**TASK GOAL**
The required result is a copy of each line below in which "shoulder" appears.

**GIVEN DATA**
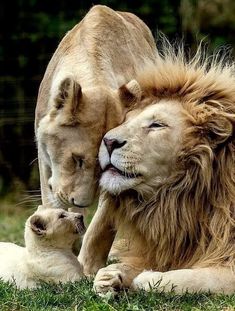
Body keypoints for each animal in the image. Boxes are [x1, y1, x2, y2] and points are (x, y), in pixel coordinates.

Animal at [79, 43, 235, 294]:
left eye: (156, 125)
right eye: (125, 120)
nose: (108, 141)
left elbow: (197, 278)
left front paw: (149, 279)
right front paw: (111, 275)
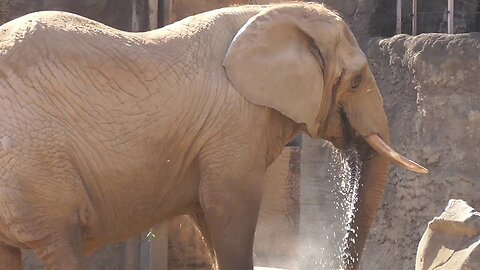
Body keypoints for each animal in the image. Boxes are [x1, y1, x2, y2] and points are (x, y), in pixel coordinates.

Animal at [0, 2, 426, 270]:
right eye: (355, 81)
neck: (271, 12)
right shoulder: (235, 122)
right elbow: (228, 205)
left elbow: (206, 209)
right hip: (36, 166)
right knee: (62, 242)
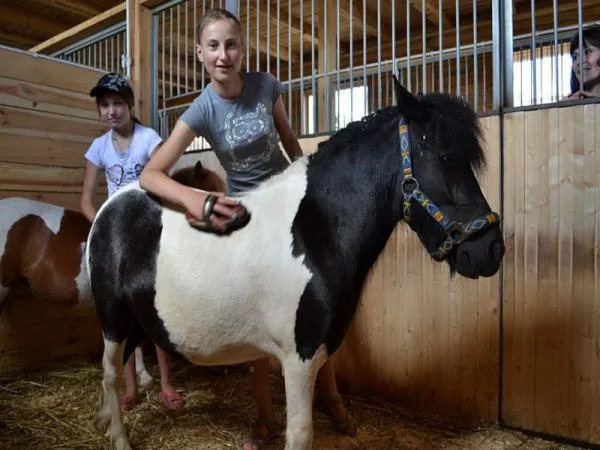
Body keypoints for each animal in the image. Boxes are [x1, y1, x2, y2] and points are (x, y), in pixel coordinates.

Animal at [86, 78, 504, 450]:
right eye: (447, 158)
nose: (491, 250)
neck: (314, 232)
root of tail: (111, 206)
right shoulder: (298, 358)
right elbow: (300, 435)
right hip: (112, 321)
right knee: (109, 374)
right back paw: (118, 437)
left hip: (137, 320)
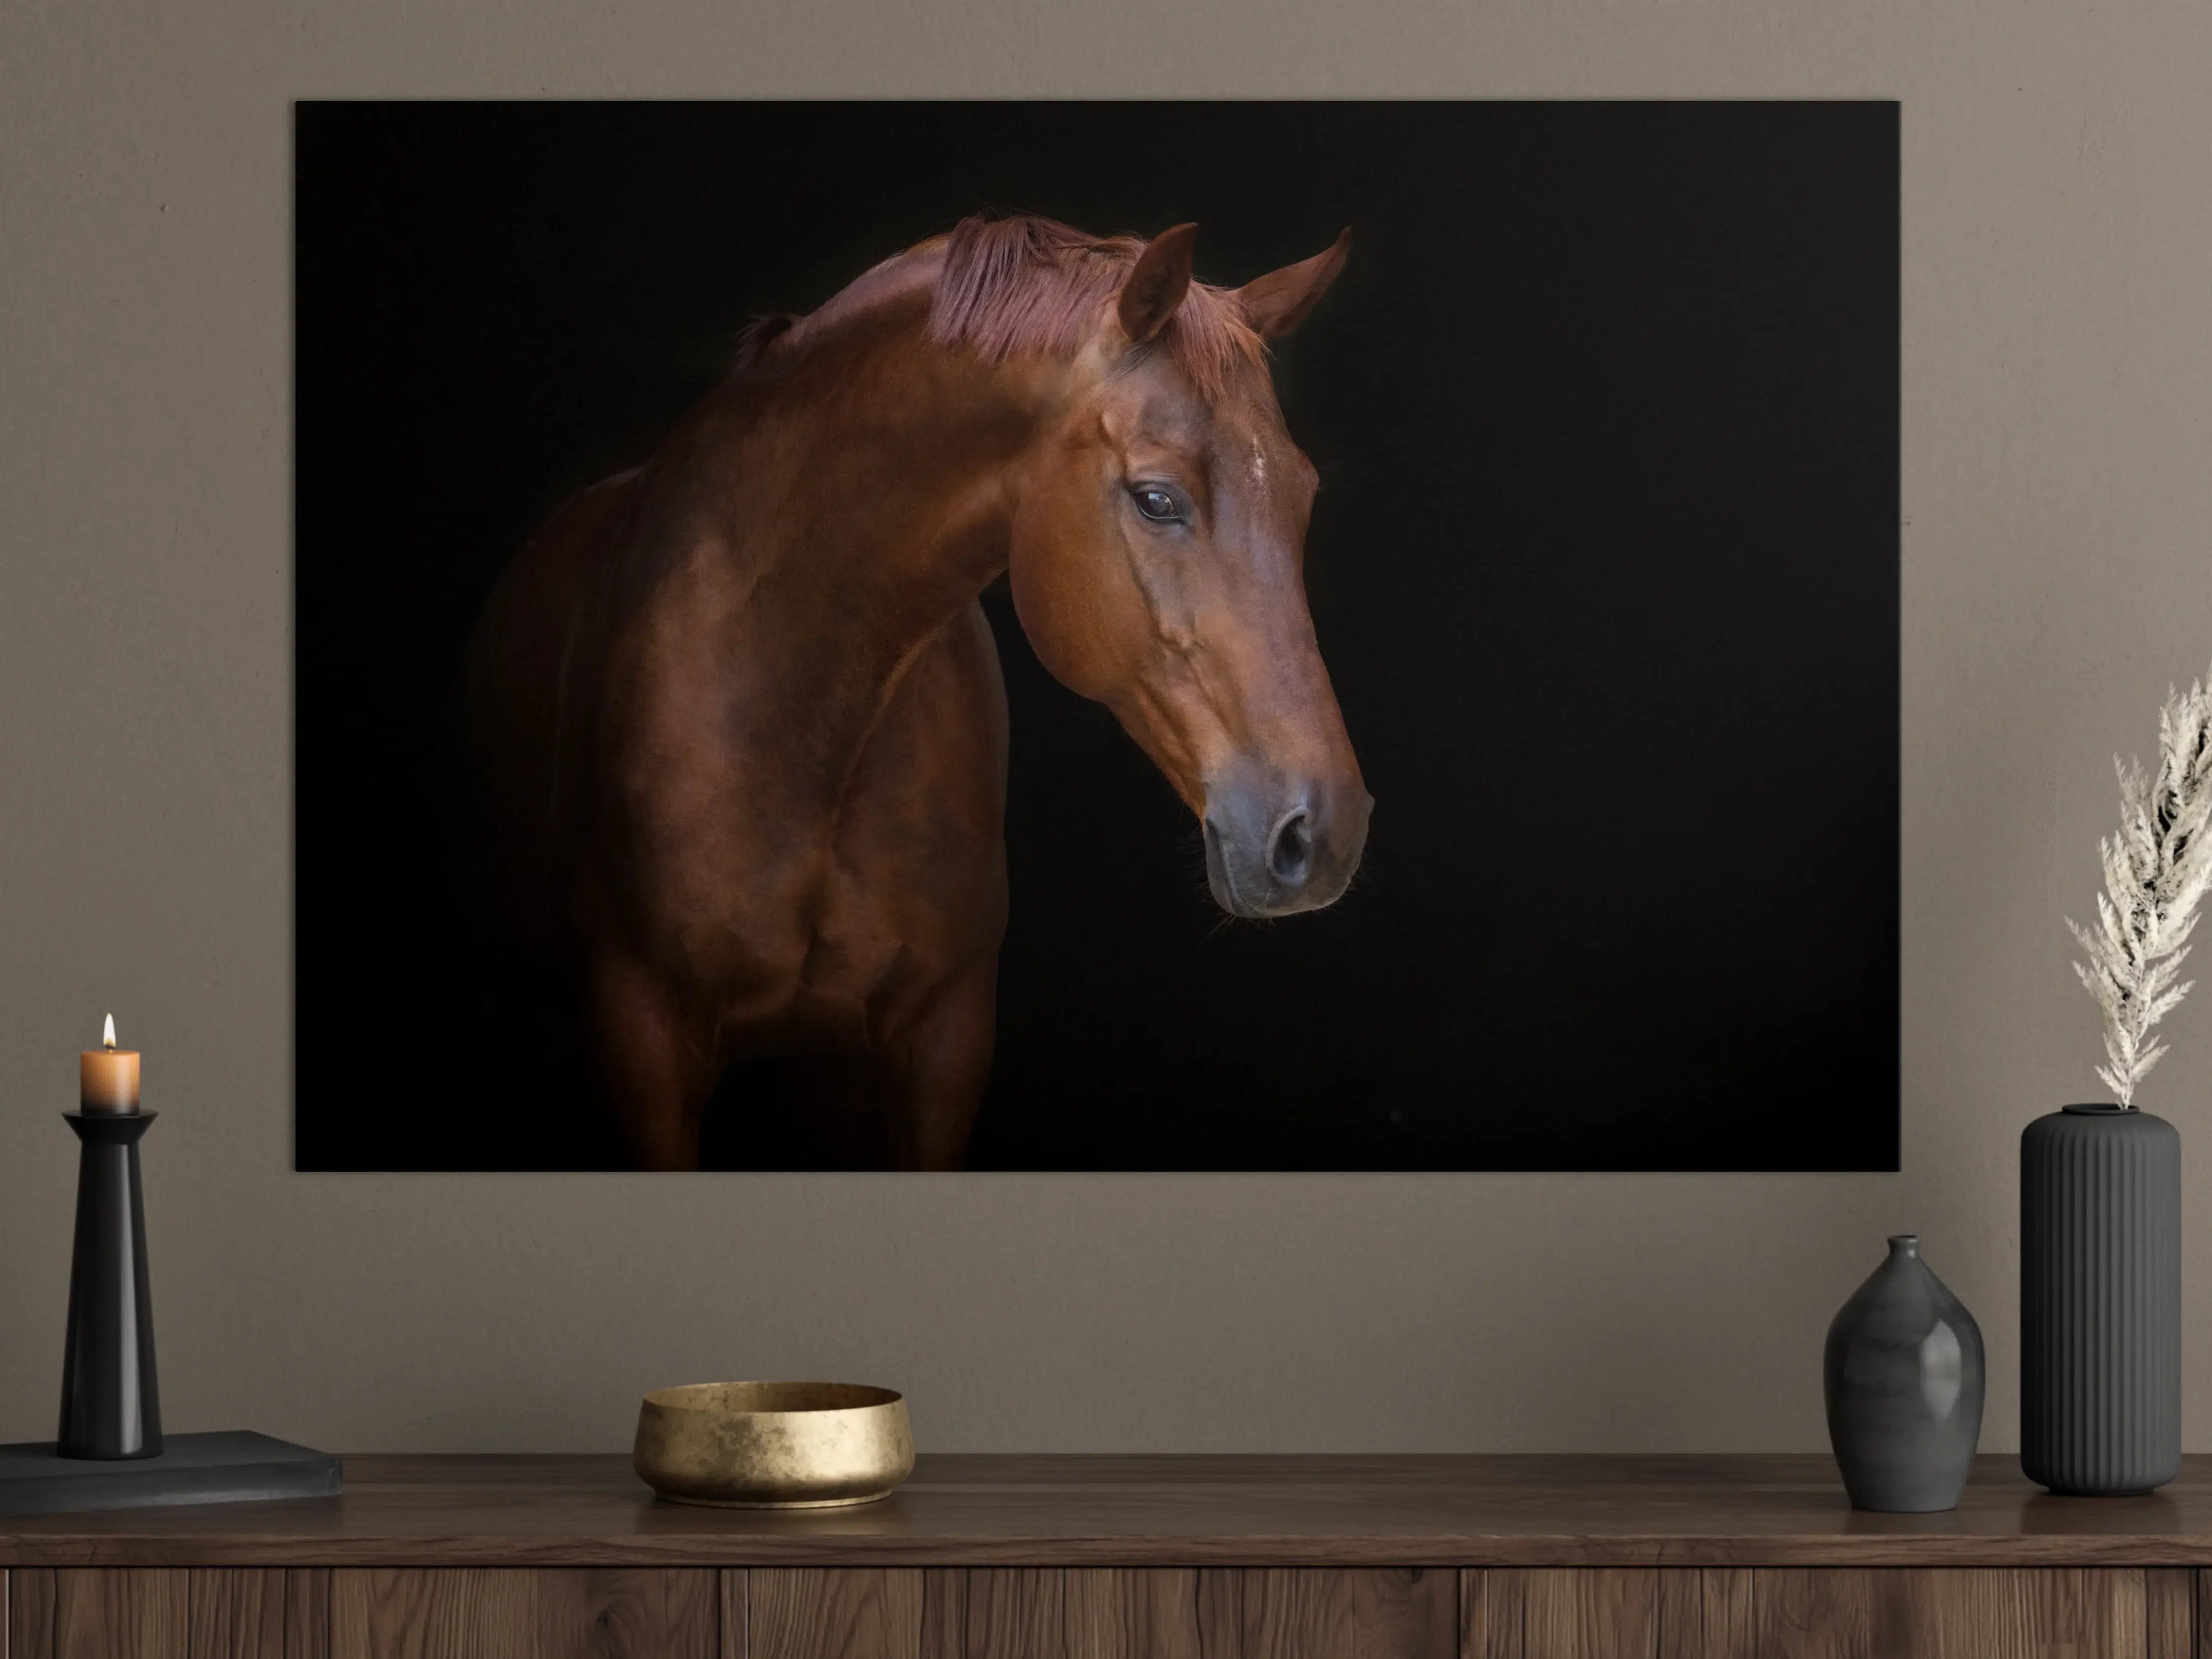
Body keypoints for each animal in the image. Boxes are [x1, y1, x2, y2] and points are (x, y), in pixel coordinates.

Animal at [456, 215, 1371, 1170]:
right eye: (1156, 498)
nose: (1324, 831)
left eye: (1305, 493)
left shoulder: (942, 1042)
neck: (793, 695)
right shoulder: (643, 1044)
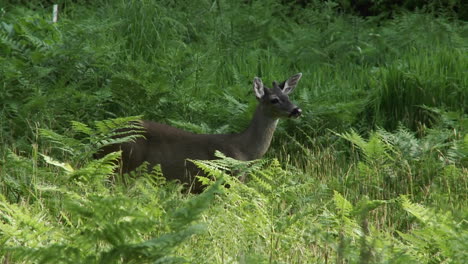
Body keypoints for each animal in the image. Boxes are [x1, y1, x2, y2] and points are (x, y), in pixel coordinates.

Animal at [97, 73, 304, 193]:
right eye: (275, 99)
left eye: (288, 96)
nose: (297, 110)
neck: (244, 150)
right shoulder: (228, 179)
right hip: (124, 161)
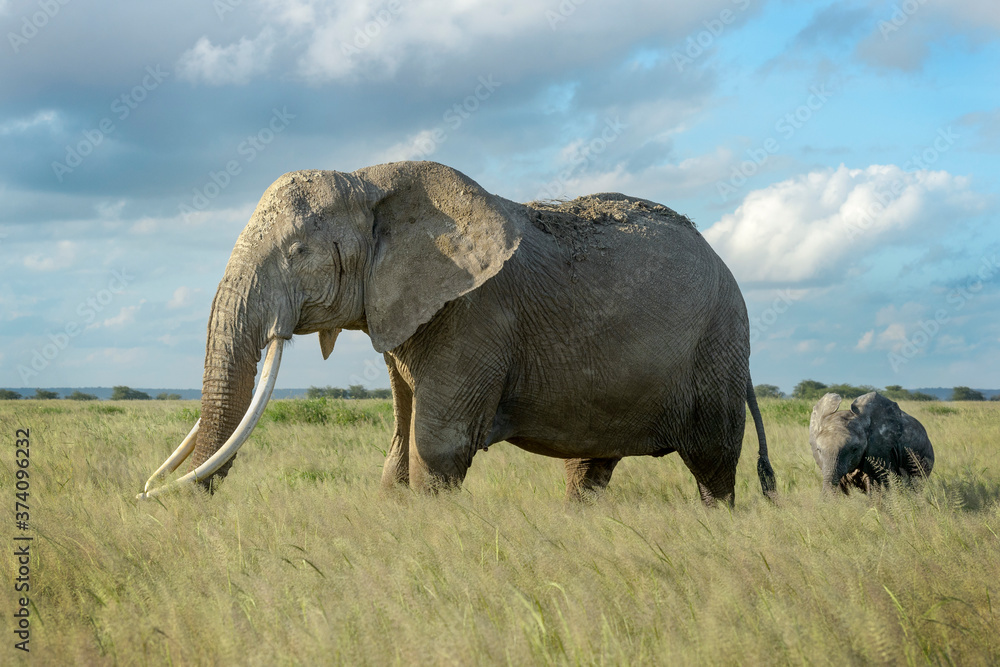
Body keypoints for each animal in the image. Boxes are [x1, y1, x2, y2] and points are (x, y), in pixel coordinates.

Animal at [139, 161, 776, 506]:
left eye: (298, 252)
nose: (147, 495)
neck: (369, 180)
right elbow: (400, 447)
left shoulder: (476, 315)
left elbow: (435, 446)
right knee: (590, 468)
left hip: (718, 343)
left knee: (714, 465)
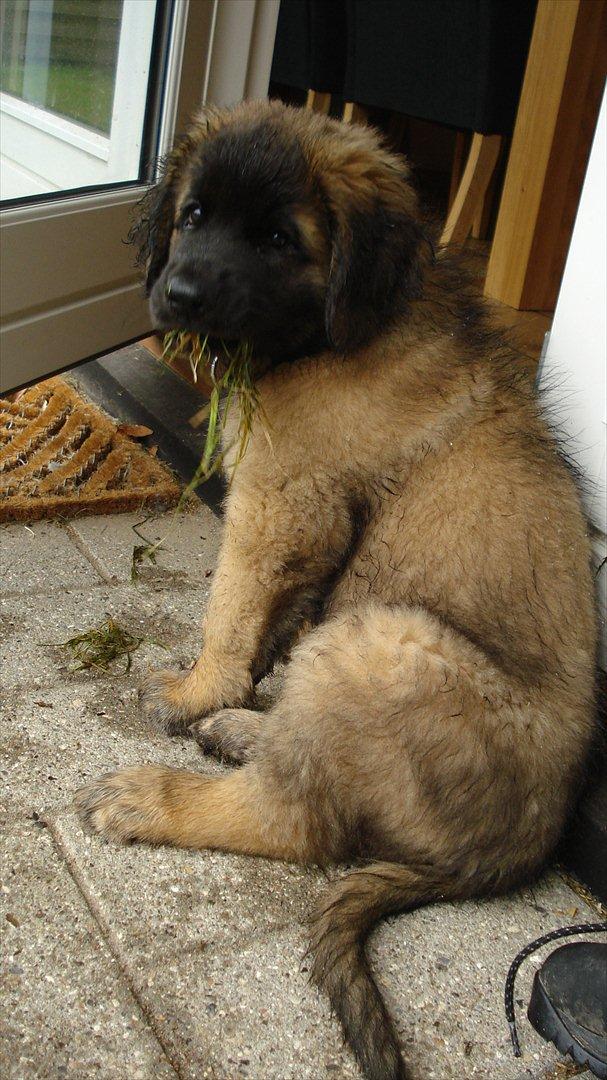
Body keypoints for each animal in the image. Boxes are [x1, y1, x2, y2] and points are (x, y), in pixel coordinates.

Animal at [75, 103, 596, 1080]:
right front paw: (232, 693)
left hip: (379, 642)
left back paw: (158, 796)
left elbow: (231, 605)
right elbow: (268, 621)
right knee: (310, 758)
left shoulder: (284, 500)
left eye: (280, 239)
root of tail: (517, 850)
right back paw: (245, 731)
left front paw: (196, 687)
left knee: (297, 820)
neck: (332, 330)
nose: (180, 297)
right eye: (193, 216)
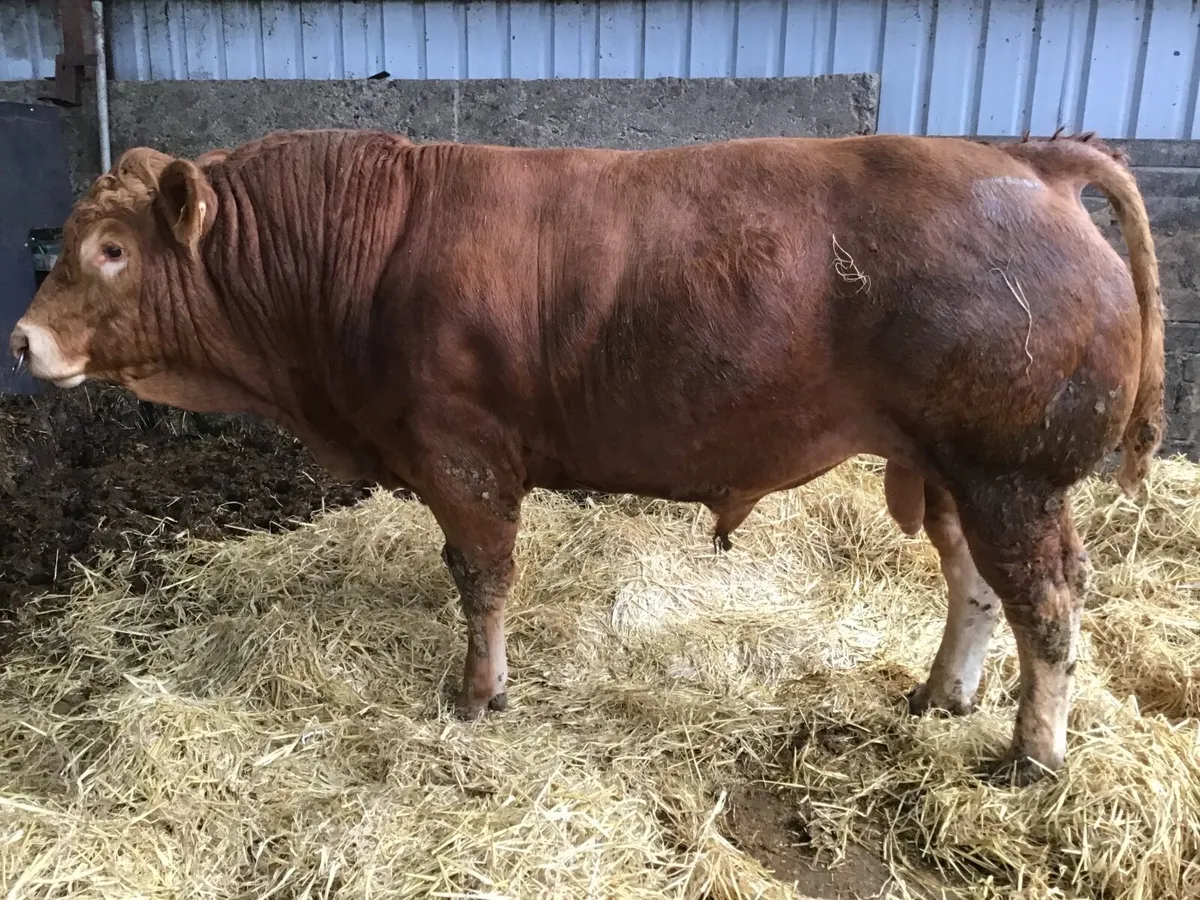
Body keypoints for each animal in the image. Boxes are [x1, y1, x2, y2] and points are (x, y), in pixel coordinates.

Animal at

**ANSWER BELOW**
right shoulder: (235, 122)
right shoulder: (298, 358)
left shoulder: (942, 1042)
right shoulder: (643, 1044)
right shoulder: (228, 179)
left shoulder: (476, 315)
left shoulder: (284, 500)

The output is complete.